What the task asks: Below are records to repeat exactly; copy them without the pictures.

Saved data entries:
========

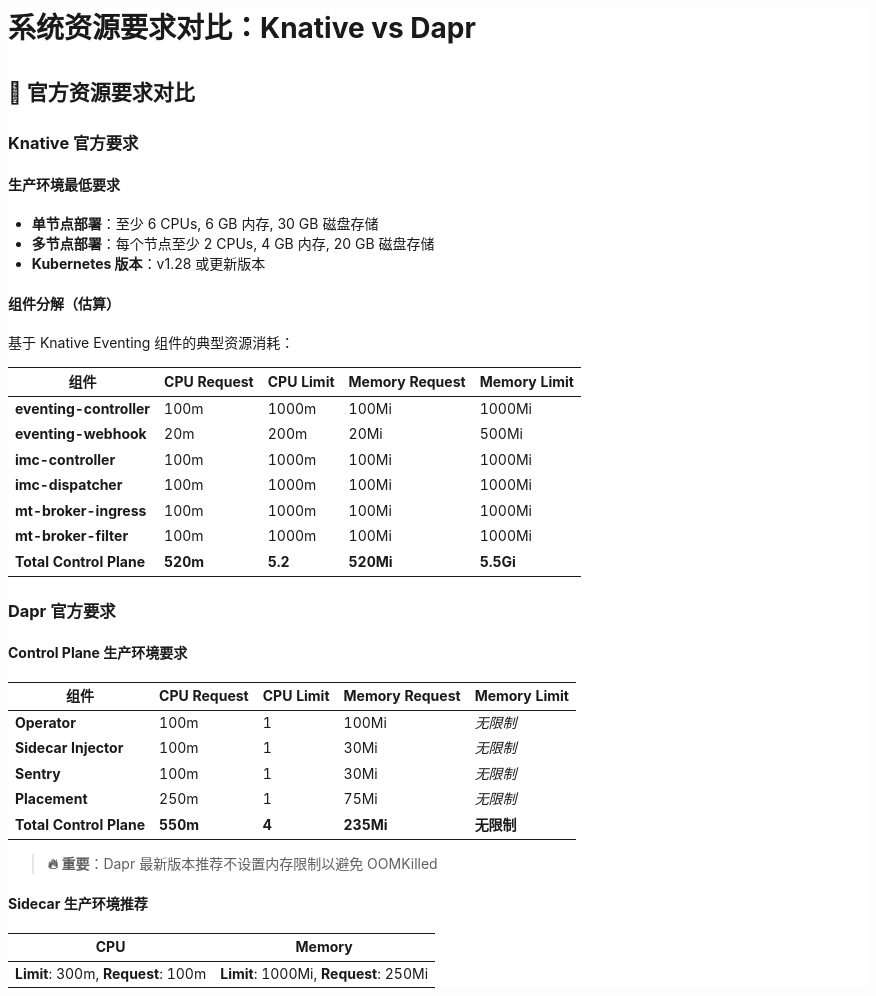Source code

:# 系统资源要求对比：Knative vs Dapr

## 🎯 官方资源要求对比

### **Knative 官方要求**

#### **生产环境最低要求**
- **单节点部署**：至少 6 CPUs, 6 GB 内存, 30 GB 磁盘存储
- **多节点部署**：每个节点至少 2 CPUs, 4 GB 内存, 20 GB 磁盘存储
- **Kubernetes 版本**：v1.28 或更新版本

#### **组件分解**（估算）
基于 Knative Eventing 组件的典型资源消耗：

| 组件 | CPU Request | CPU Limit | Memory Request | Memory Limit |
|------|-------------|-----------|----------------|--------------|
| **eventing-controller** | 100m | 1000m | 100Mi | 1000Mi |
| **eventing-webhook** | 20m | 200m | 20Mi | 500Mi |
| **imc-controller** | 100m | 1000m | 100Mi | 1000Mi |
| **imc-dispatcher** | 100m | 1000m | 100Mi | 1000Mi |
| **mt-broker-ingress** | 100m | 1000m | 100Mi | 1000Mi |
| **mt-broker-filter** | 100m | 1000m | 100Mi | 1000Mi |
| **Total Control Plane** | **520m** | **5.2** | **520Mi** | **5.5Gi** |

### **Dapr 官方要求**

#### **Control Plane 生产环境要求**

| 组件 | CPU Request | CPU Limit | Memory Request | Memory Limit |
|------|-------------|-----------|----------------|--------------|
| **Operator** | 100m | 1 | 100Mi | *无限制* |
| **Sidecar Injector** | 100m | 1 | 30Mi | *无限制* |
| **Sentry** | 100m | 1 | 30Mi | *无限制* |
| **Placement** | 250m | 1 | 75Mi | *无限制* |
| **Total Control Plane** | **550m** | **4** | **235Mi** | **无限制** |

> **🔥 重要**：Dapr 最新版本推荐不设置内存限制以避免 OOMKilled

#### **Sidecar 生产环境推荐**

| CPU | Memory |
|-----|--------|
| **Limit**: 300m, **Request**: 100m | **Limit**: 1000Mi, **Request**: 250Mi |
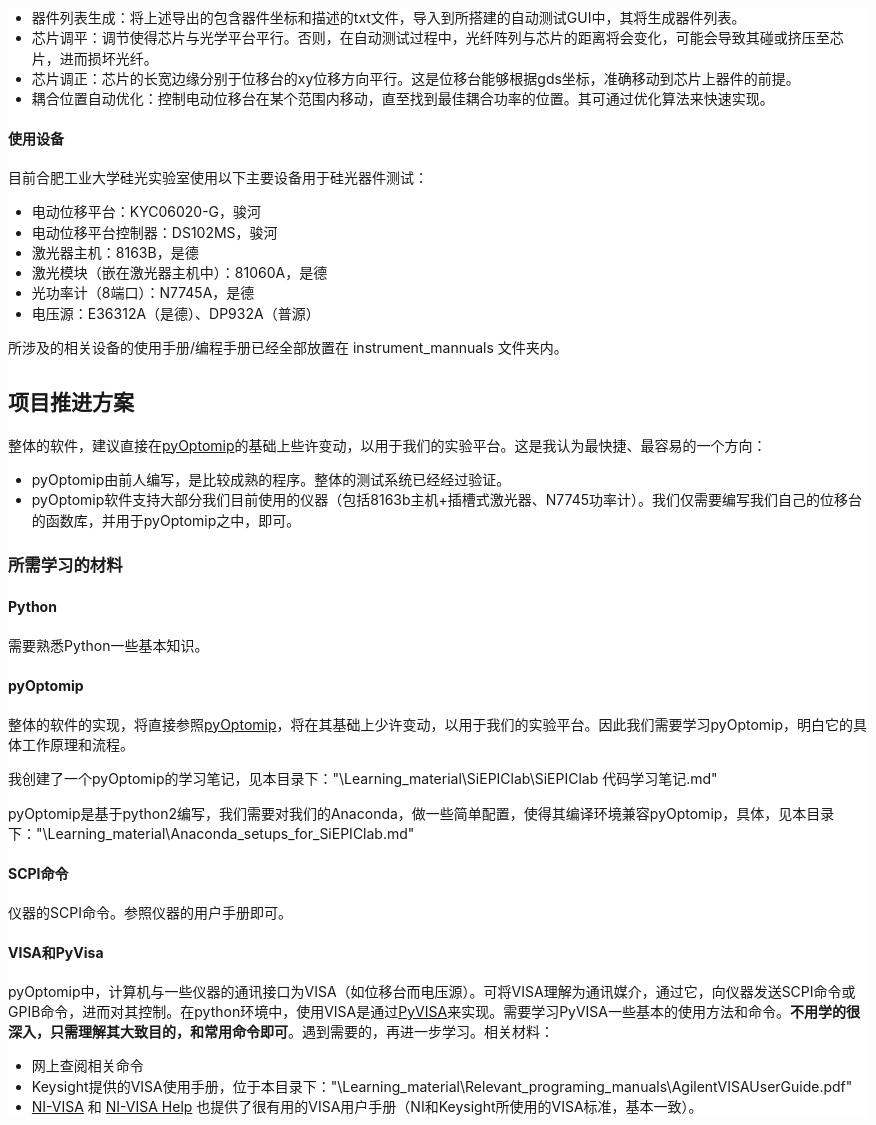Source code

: - 器件列表生成：将上述导出的包含器件坐标和描述的txt文件，导入到所搭建的自动测试GUI中，其将生成器件列表。
- 芯片调平：调节使得芯片与光学平台平行。否则，在自动测试过程中，光纤阵列与芯片的距离将会变化，可能会导致其碰或挤压至芯片，进而损坏光纤。
- 芯片调正：芯片的长宽边缘分别于位移台的xy位移方向平行。这是位移台能够根据gds坐标，准确移动到芯片上器件的前提。
- 耦合位置自动优化：控制电动位移台在某个范围内移动，直至找到最佳耦合功率的位置。其可通过优化算法来快速实现。

#### 使用设备

目前合肥工业大学硅光实验室使用以下主要设备用于硅光器件测试：

- 电动位移平台：KYC06020-G，骏河
- 电动位移平台控制器：DS102MS，骏河
- 激光器主机：8163B，是德
- 激光模块（嵌在激光器主机中）：81060A，是德
- 光功率计（8端口）：N7745A，是德
- 电压源：E36312A（是德）、DP932A（普源）

所涉及的相关设备的使用手册/编程手册已经全部放置在 instrument_mannuals 文件夹内。

## 项目推进方案

整体的软件，建议直接在[pyOptomip](https://github.com/SiEPIC/SiEPIClab/releases/tag/v0.1.0)的基础上些许变动，以用于我们的实验平台。这是我认为最快捷、最容易的一个方向：

- pyOptomip由前人编写，是比较成熟的程序。整体的测试系统已经经过验证。
- pyOptomip软件支持大部分我们目前使用的仪器（包括8163b主机+插槽式激光器、N7745功率计）。我们仅需要编写我们自己的位移台的函数库，并用于pyOptomip之中，即可。

### 所需学习的材料

#### Python

需要熟悉Python一些基本知识。

#### pyOptomip

整体的软件的实现，将直接参照[pyOptomip](https://github.com/SiEPIC/SiEPIClab/releases/tag/v0.1.0)，将在其基础上少许变动，以用于我们的实验平台。因此我们需要学习pyOptomip，明白它的具体工作原理和流程。

我创建了一个pyOptomip的学习笔记，见本目录下："\Learning_material\SiEPIClab\SiEPIClab 代码学习笔记.md"

pyOptomip是基于python2编写，我们需要对我们的Anaconda，做一些简单配置，使得其编译环境兼容pyOptomip，具体，见本目录下："\Learning_material\Anaconda_setups_for_SiEPIClab.md"

#### SCPI命令

仪器的SCPI命令。参照仪器的用户手册即可。

#### VISA和PyVisa

pyOptomip中，计算机与一些仪器的通讯接口为VISA（如位移台而电压源）。可将VISA理解为通讯媒介，通过它，向仪器发送SCPI命令或GPIB命令，进而对其控制。在python环境中，使用VISA是通过[PyVISA](https://pyvisa.readthedocs.io/en/latest/)来实现。需要学习PyVISA一些基本的使用方法和命令。**不用学的很深入，只需理解其大致目的，和常用命令即可**。遇到需要的，再进一步学习。相关材料：

- 网上查阅相关命令
- Keysight提供的VISA使用手册，位于本目录下："\Learning_material\Relevant_programing_manuals\AgilentVISAUserGuide.pdf"
- [NI-VISA](https://www.ni.com/zh-cn/support/documentation/supplemental/06/ni-visa-overview.html) 和 [NI-VISA Help](https://www.ni.com/docs/zh-CN/bundle/ni-visa/page/ni-visa/help_file_title.html) 也提供了很有用的VISA用户手册（NI和Keysight所使用的VISA标准，基本一致）。
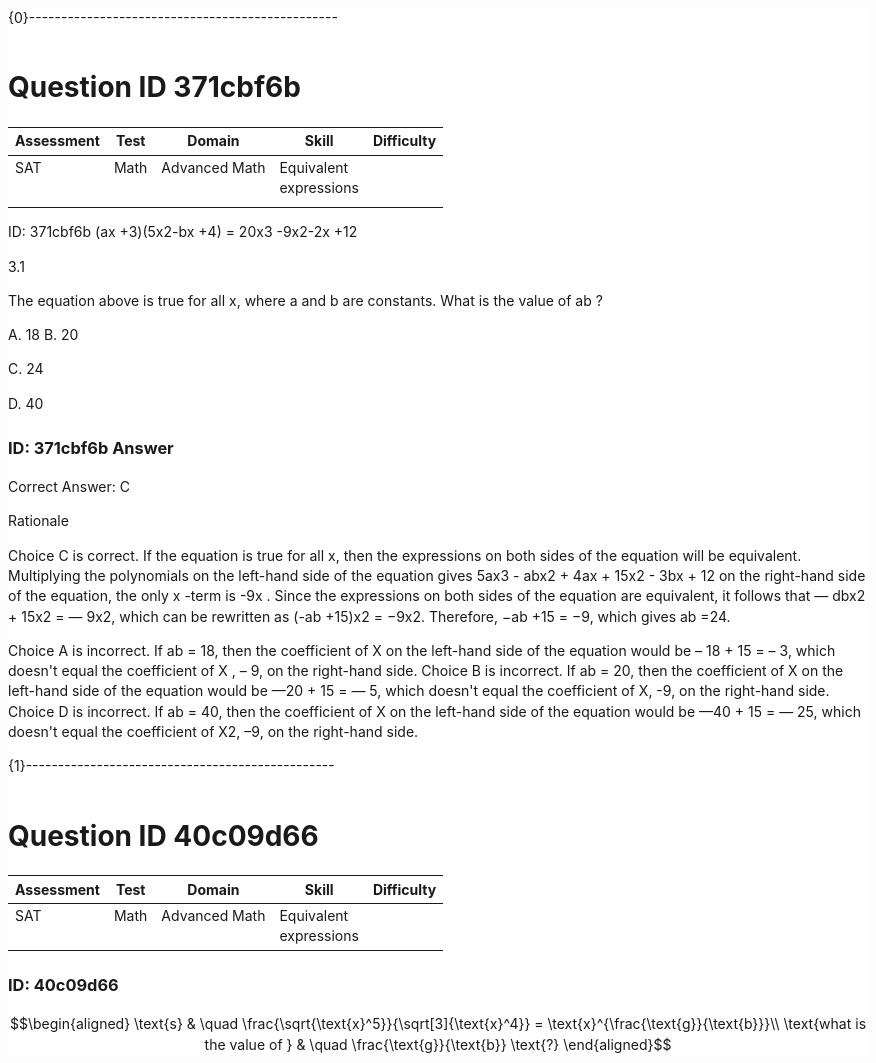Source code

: {0}------------------------------------------------

# Question ID 371cbf6b

| Assessment | Test | Domain        | Skill                     | Difficulty |
|------------|------|---------------|---------------------------|------------|
| SAT        | Math | Advanced Math | Equivalent<br>expressions |            |
|            |      |               |                           |            |

ID: 371cbf6b (ax +3)(5x2-bx +4) = 20x3 -9x2-2x +12

3.1

The equation above is true for all x, where a and b are constants. What is the value of ab ?

A. 18 B. 20

C. 24

D. 40

### ID: 371cbf6b Answer

Correct Answer: C

Rationale

Choice C is correct. If the equation is true for all x, then the expressions on both sides of the equation will be equivalent. Multiplying the polynomials on the left-hand side of the equation gives 5ax3 - abx2 + 4ax + 15x2 - 3bx + 12 on the right-hand side of the equation, the only x -term is -9x . Since the expressions on both sides of the equation are equivalent, it follows that — dbx2 + 15x2 = — 9x2, which can be rewritten as (-ab +15)x2 = −9x2. Therefore, −ab +15 = −9, which gives ab =24.

Choice A is incorrect. If ab = 18, then the coefficient of X on the left-hand side of the equation would be – 18 + 15 = – 3, which doesn't equal the coefficient of X , – 9, on the right-hand side. Choice B is incorrect. If ab = 20, then the coefficient of X on the left-hand side of the equation would be —20 + 15 = — 5, which doesn't equal the coefficient of X, -9, on the right-hand side. Choice D is incorrect. If ab = 40, then the coefficient of X on the left-hand side of the equation would be —40 + 15 = — 25, which doesn't equal the coefficient of X2, –9, on the right-hand side.

{1}------------------------------------------------

# Question ID 40c09d66

| Assessment | Test | Domain        | Skill                     | Difficulty |
|------------|------|---------------|---------------------------|------------|
| SAT        | Math | Advanced Math | Equivalent<br>expressions |            |

### ID: 40c09d66

$$\begin{aligned} \text{s} & \quad \frac{\sqrt{\text{x}^5}}{\sqrt[3]{\text{x}^4}} = \text{x}^{\frac{\text{g}}{\text{b}}}\\ \text{what is the value of } & \quad \frac{\text{g}}{\text{b}} \text{?} \end{aligned}$$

========

Result of this task:
Source code

:# 系统资源要求对比：Knative vs Dapr

## 🎯 官方资源要求对比

### **Knative 官方要求**

#### **生产环境最低要求**
- **单节点部署**：至少 6 CPUs, 6 GB 内存, 30 GB 磁盘存储
- **多节点部署**：每个节点至少 2 CPUs, 4 GB 内存, 20 GB 磁盘存储
- **Kubernetes 版本**：v1.28 或更新版本

#### **组件分解**（估算）
基于 Knative Eventing 组件的典型资源消耗：

| 组件 | CPU Request | CPU Limit | Memory Request | Memory Limit |
|------|-------------|-----------|----------------|--------------|
| **eventing-controller** | 100m | 1000m | 100Mi | 1000Mi |
| **eventing-webhook** | 20m | 200m | 20Mi | 500Mi |
| **imc-controller** | 100m | 1000m | 100Mi | 1000Mi |
| **imc-dispatcher** | 100m | 1000m | 100Mi | 1000Mi |
| **mt-broker-ingress** | 100m | 1000m | 100Mi | 1000Mi |
| **mt-broker-filter** | 100m | 1000m | 100Mi | 1000Mi |
| **Total Control Plane** | **520m** | **5.2** | **520Mi** | **5.5Gi** |

### **Dapr 官方要求**

#### **Control Plane 生产环境要求**

| 组件 | CPU Request | CPU Limit | Memory Request | Memory Limit |
|------|-------------|-----------|----------------|--------------|
| **Operator** | 100m | 1 | 100Mi | *无限制* |
| **Sidecar Injector** | 100m | 1 | 30Mi | *无限制* |
| **Sentry** | 100m | 1 | 30Mi | *无限制* |
| **Placement** | 250m | 1 | 75Mi | *无限制* |
| **Total Control Plane** | **550m** | **4** | **235Mi** | **无限制** |

> **🔥 重要**：Dapr 最新版本推荐不设置内存限制以避免 OOMKilled

#### **Sidecar 生产环境推荐**

| CPU | Memory |
|-----|--------|
| **Limit**: 300m, **Request**: 100m | **Limit**: 1000Mi, **Request**: 250Mi |
Source code

: - 器件列表生成：将上述导出的包含器件坐标和描述的txt文件，导入到所搭建的自动测试GUI中，其将生成器件列表。
- 芯片调平：调节使得芯片与光学平台平行。否则，在自动测试过程中，光纤阵列与芯片的距离将会变化，可能会导致其碰或挤压至芯片，进而损坏光纤。
- 芯片调正：芯片的长宽边缘分别于位移台的xy位移方向平行。这是位移台能够根据gds坐标，准确移动到芯片上器件的前提。
- 耦合位置自动优化：控制电动位移台在某个范围内移动，直至找到最佳耦合功率的位置。其可通过优化算法来快速实现。

#### 使用设备

目前合肥工业大学硅光实验室使用以下主要设备用于硅光器件测试：

- 电动位移平台：KYC06020-G，骏河
- 电动位移平台控制器：DS102MS，骏河
- 激光器主机：8163B，是德
- 激光模块（嵌在激光器主机中）：81060A，是德
- 光功率计（8端口）：N7745A，是德
- 电压源：E36312A（是德）、DP932A（普源）

所涉及的相关设备的使用手册/编程手册已经全部放置在 instrument_mannuals 文件夹内。

## 项目推进方案

整体的软件，建议直接在[pyOptomip](https://github.com/SiEPIC/SiEPIClab/releases/tag/v0.1.0)的基础上些许变动，以用于我们的实验平台。这是我认为最快捷、最容易的一个方向：

- pyOptomip由前人编写，是比较成熟的程序。整体的测试系统已经经过验证。
- pyOptomip软件支持大部分我们目前使用的仪器（包括8163b主机+插槽式激光器、N7745功率计）。我们仅需要编写我们自己的位移台的函数库，并用于pyOptomip之中，即可。

### 所需学习的材料

#### Python

需要熟悉Python一些基本知识。

#### pyOptomip

整体的软件的实现，将直接参照[pyOptomip](https://github.com/SiEPIC/SiEPIClab/releases/tag/v0.1.0)，将在其基础上少许变动，以用于我们的实验平台。因此我们需要学习pyOptomip，明白它的具体工作原理和流程。

我创建了一个pyOptomip的学习笔记，见本目录下："\Learning_material\SiEPIClab\SiEPIClab 代码学习笔记.md"

pyOptomip是基于python2编写，我们需要对我们的Anaconda，做一些简单配置，使得其编译环境兼容pyOptomip，具体，见本目录下："\Learning_material\Anaconda_setups_for_SiEPIClab.md"

#### SCPI命令

仪器的SCPI命令。参照仪器的用户手册即可。

#### VISA和PyVisa

pyOptomip中，计算机与一些仪器的通讯接口为VISA（如位移台而电压源）。可将VISA理解为通讯媒介，通过它，向仪器发送SCPI命令或GPIB命令，进而对其控制。在python环境中，使用VISA是通过[PyVISA](https://pyvisa.readthedocs.io/en/latest/)来实现。需要学习PyVISA一些基本的使用方法和命令。**不用学的很深入，只需理解其大致目的，和常用命令即可**。遇到需要的，再进一步学习。相关材料：

- 网上查阅相关命令
- Keysight提供的VISA使用手册，位于本目录下："\Learning_material\Relevant_programing_manuals\AgilentVISAUserGuide.pdf"
- [NI-VISA](https://www.ni.com/zh-cn/support/documentation/supplemental/06/ni-visa-overview.html) 和 [NI-VISA Help](https://www.ni.com/docs/zh-CN/bundle/ni-visa/page/ni-visa/help_file_title.html) 也提供了很有用的VISA用户手册（NI和Keysight所使用的VISA标准，基本一致）。
Source code

: {0}------------------------------------------------

# Question ID 371cbf6b

| Assessment | Test | Domain        | Skill                     | Difficulty |
|------------|------|---------------|---------------------------|------------|
| SAT        | Math | Advanced Math | Equivalent<br>expressions |            |
|            |      |               |                           |            |

ID: 371cbf6b (ax +3)(5x2-bx +4) = 20x3 -9x2-2x +12

3.1

The equation above is true for all x, where a and b are constants. What is the value of ab ?

A. 18 B. 20

C. 24

D. 40

### ID: 371cbf6b Answer

Correct Answer: C

Rationale

Choice C is correct. If the equation is true for all x, then the expressions on both sides of the equation will be equivalent. Multiplying the polynomials on the left-hand side of the equation gives 5ax3 - abx2 + 4ax + 15x2 - 3bx + 12 on the right-hand side of the equation, the only x -term is -9x . Since the expressions on both sides of the equation are equivalent, it follows that — dbx2 + 15x2 = — 9x2, which can be rewritten as (-ab +15)x2 = −9x2. Therefore, −ab +15 = −9, which gives ab =24.

Choice A is incorrect. If ab = 18, then the coefficient of X on the left-hand side of the equation would be – 18 + 15 = – 3, which doesn't equal the coefficient of X , – 9, on the right-hand side. Choice B is incorrect. If ab = 20, then the coefficient of X on the left-hand side of the equation would be —20 + 15 = — 5, which doesn't equal the coefficient of X, -9, on the right-hand side. Choice D is incorrect. If ab = 40, then the coefficient of X on the left-hand side of the equation would be —40 + 15 = — 25, which doesn't equal the coefficient of X2, –9, on the right-hand side.

{1}------------------------------------------------

# Question ID 40c09d66

| Assessment | Test | Domain        | Skill                     | Difficulty |
|------------|------|---------------|---------------------------|------------|
| SAT        | Math | Advanced Math | Equivalent<br>expressions |            |

### ID: 40c09d66

$$\begin{aligned} \text{s} & \quad \frac{\sqrt{\text{x}^5}}{\sqrt[3]{\text{x}^4}} = \text{x}^{\frac{\text{g}}{\text{b}}}\\ \text{what is the value of } & \quad \frac{\text{g}}{\text{b}} \text{?} \end{aligned}$$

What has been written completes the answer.